---------- Source material ----------

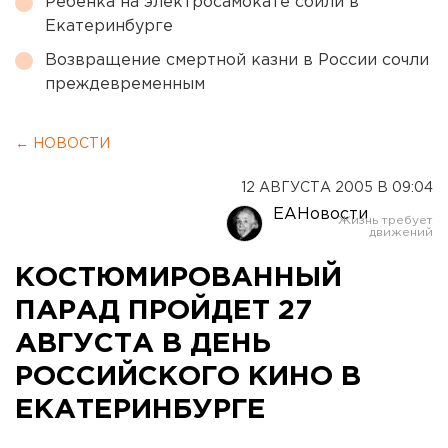
Ребенка на электросамокате сбили в
Екатеринбурге
Возвращение смертной казни в России сочли
преждевременным
← НОВОСТИ
12 АВГУСТА 2005 В 09:04
ЕАНовости
КОСТЮМИРОВАННЫЙ
ПАРАД ПРОЙДЕТ 27
АВГУСТА В ДЕНЬ
РОССИЙСКОГО КИНО В
ЕКАТЕРИНБУРГЕ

----------

**Work order**
The lines above that hold the word "АВГУСТА" are the ones to copy.

**Task answer**
12 АВГУСТА 2005 В 09:04
АВГУСТА В ДЕНЬ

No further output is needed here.